• Fuente
────────────────

A los amantes de la libertad los más arrojados siempre, la palabra liberalismo los imanta y exalta hasta empañarles el juicio. Irreflexivos e impulsivos por naturaleza no son rival para mentes calculadoras y maquiavélicas, para los conspiradores masones de sangre fría que pensaban a largo plazo y los atraparon una y otra vez en sus intrigas como peces en la red. Ese fue el gran acierto de los conspiradores adueñarse de la palabra libertad vaciándola de sentido para atarlos con su pasión. Convertirla en sinónimo de todo impulso ciego y suicida.

Que Torrijos ingresara en la masonería no significa gran cosa, ahora sabemos que los masones de alto grado sólo revelaban sus verdaderos designios a quien y cuando les interesaba.

────────────────

• Objetivo de la tarea
Copia de nuevo todo lo que va desde "Que Torrijos ingresara" hasta "cuando les interesaba." en el texto sobre la masonería, y reemplaza "masones de alto grado" por "masones de rango superior".

• Datos proporcionados

────────────────

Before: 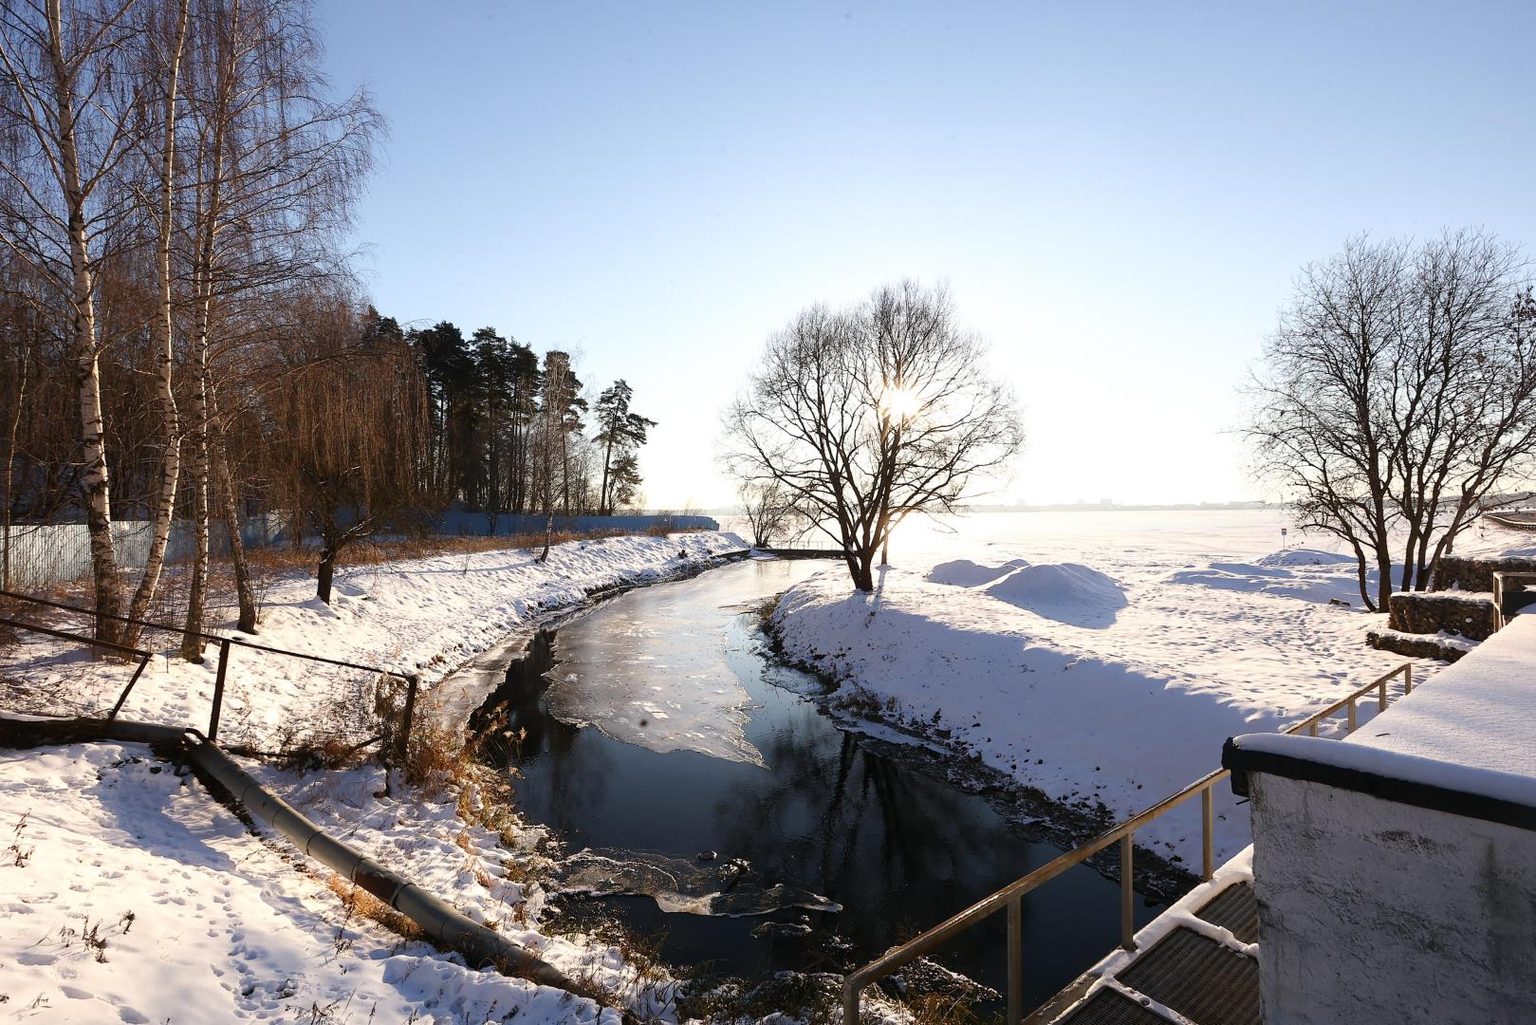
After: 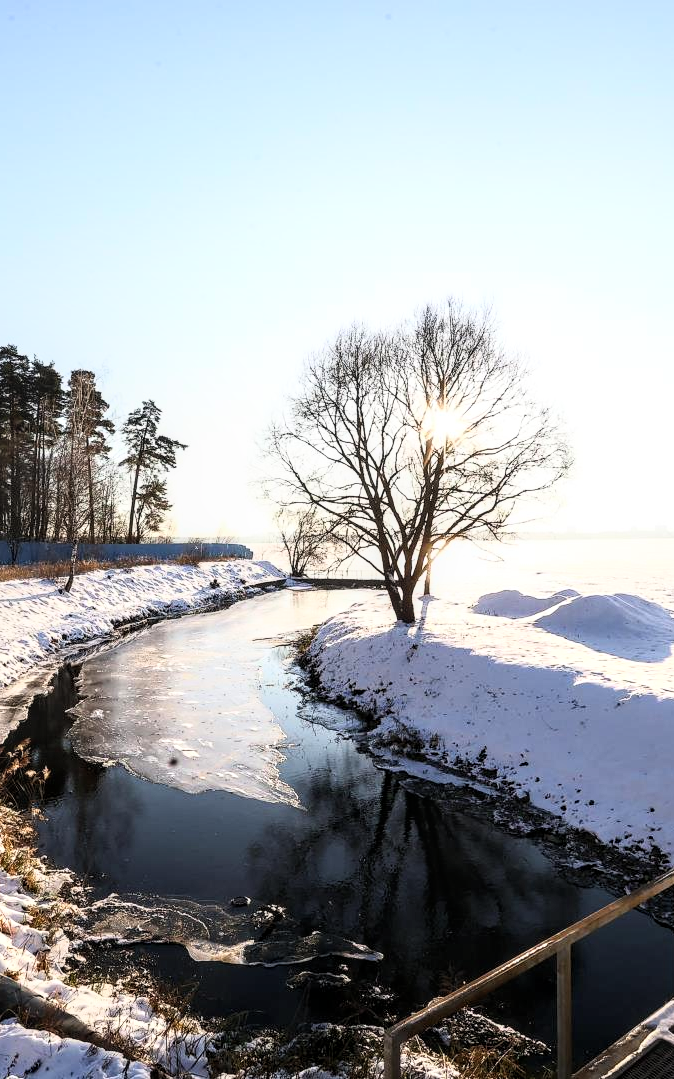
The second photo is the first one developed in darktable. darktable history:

────────────────

• Solución propuesta
Que Torrijos ingresara en la masonería no significa gran cosa, ahora sabemos que los masones de rango superior sólo revelaban sus verdaderos designios a quien y cuando les interesaba.